Williamsport Sun-Gazette May 12, 2002

Brewing for a Purpose

Annual Yeast Feast Helps Raise Funds for Environmental Groups

By Matt Hutchinson

Mixing the mash.

(This photo did not appear in the original article)


WOOLRICH - It started as a fund-raising idea 11 years ago and has turned into one of the region's most attended spring festivals. Several hundred people turned out Saturday afternoon for the 11th annual Yeast Feast at the Susquehanna Big Twins Club. Beer and bread was the theme, as participants sampled a wide variety of homemade food and beverage…

…One of the highlights of the Yeast Feast was a colonial period brewing demonstration by Richard Wagner, who showed onlookers how beer was made circa 1683 in the era of William Penn

Wagner brought along a handmade brewing system carved out of two logs which took six months to complete. After heating water in a copper kettle, he explained that the entire process takes six hours to do. Colonial brewing took a lot of time, he said, all without the aid of modern conveniences like thermometers, guages, and piping systems found in modern breweries.

"I give people as complete a picture as possible," he said, dressed in period costume.

After the demonstration was over, Wagner said he would ferment the final product and the brown ale he made would be ready to taste in about six weeks. In other exhibits he has done, Wagner actually dumped out the "unaged" beer before fermenting.

He said Saturday's product "will be the first time in about six years" that he has tried to ferment his "demo" beer. Wagner also said he expects Saturday's batch to be tasty.

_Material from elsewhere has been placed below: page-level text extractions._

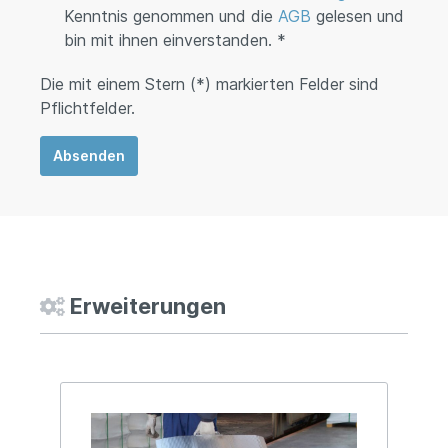
Kenntnis genommen und die
AGB
gelesen und
bin mit ihnen einverstanden. *
Die mit einem Stern (*) markierten Felder sind
Pflichtfelder.
Absenden
Erweiterungen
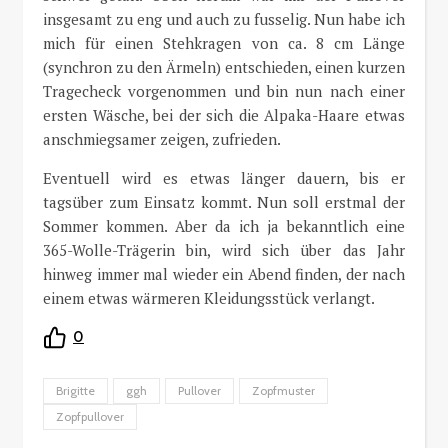
insgesamt zu eng und auch zu fusselig. Nun habe ich
mich für einen Stehkragen von ca. 8 cm Länge
(synchron zu den Ärmeln) entschieden, einen kurzen
Tragecheck vorgenommen und bin nun nach einer
ersten Wäsche, bei der sich die Alpaka-Haare etwas
anschmiegsamer zeigen, zufrieden.
Eventuell wird es etwas länger dauern, bis er
tagsüber zum Einsatz kommt. Nun soll erstmal der
Sommer kommen. Aber da ich ja bekanntlich eine
365-Wolle-Trägerin bin, wird sich über das Jahr
hinweg immer mal wieder ein Abend finden, der nach
einem etwas wärmeren Kleidungsstück verlangt.
0
Brigitte
ggh
Pullover
Zopfmuster
Zopfpullover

Wagner, who has studied Pennsylvania beer history for the past 22 years, worked at William Penn's Pennsbury Manor historical site as a brewer. He also was an assistant brewer a the Manayunk Brewing Co. in Philadelphia.

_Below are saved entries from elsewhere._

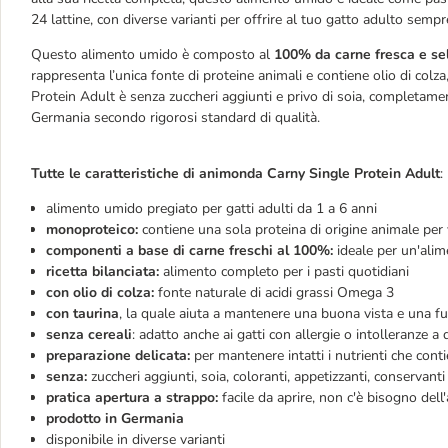
24 lattine, con diverse varianti per offrire al tuo gatto adulto sempr
Questo alimento umido è composto al
100% da carne fresca e se
rappresenta l’unica fonte di proteine animali e contiene olio di col
Protein Adult è senza zuccheri aggiunti e privo di soia, completament
Germania secondo rigorosi standard di qualità.
Tutte le caratteristiche di animonda Carny Single Protein Adult
:
alimento umido pregiato per gatti adulti da 1 a 6 anni
monoproteico:
contiene una sola proteina di origine animale per 
componenti a base di carne freschi al 100%:
ideale per un'alim
ricetta bilanciata:
alimento completo per i pasti quotidiani
con olio di colza:
fonte naturale di acidi grassi Omega 3
con taurina
, la quale aiuta a mantenere una buona vista e una fu
senza cereali
: adatto anche ai gatti con allergie o intolleranze 
preparazione delicata:
per mantenere intatti i nutrienti che con
senza:
zuccheri aggiunti, soia, coloranti, appetizzanti, conservant
pratica apertura a strappo:
facile da aprire, non c'è bisogno dell
prodotto in Germania
disponibile in diverse varianti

George Spotts, of Pine Creek, said he was glad he attended this year's Yeast Feast. He was at other events at the bikers' club in past years. The Yeast Feast was held at Williamsport hotels for the past five years, however.

"I've acquired a taste for some of the stronger home-brewed beers," he said.

He said milk stout is one of the more unusual beers he has come to enjoy.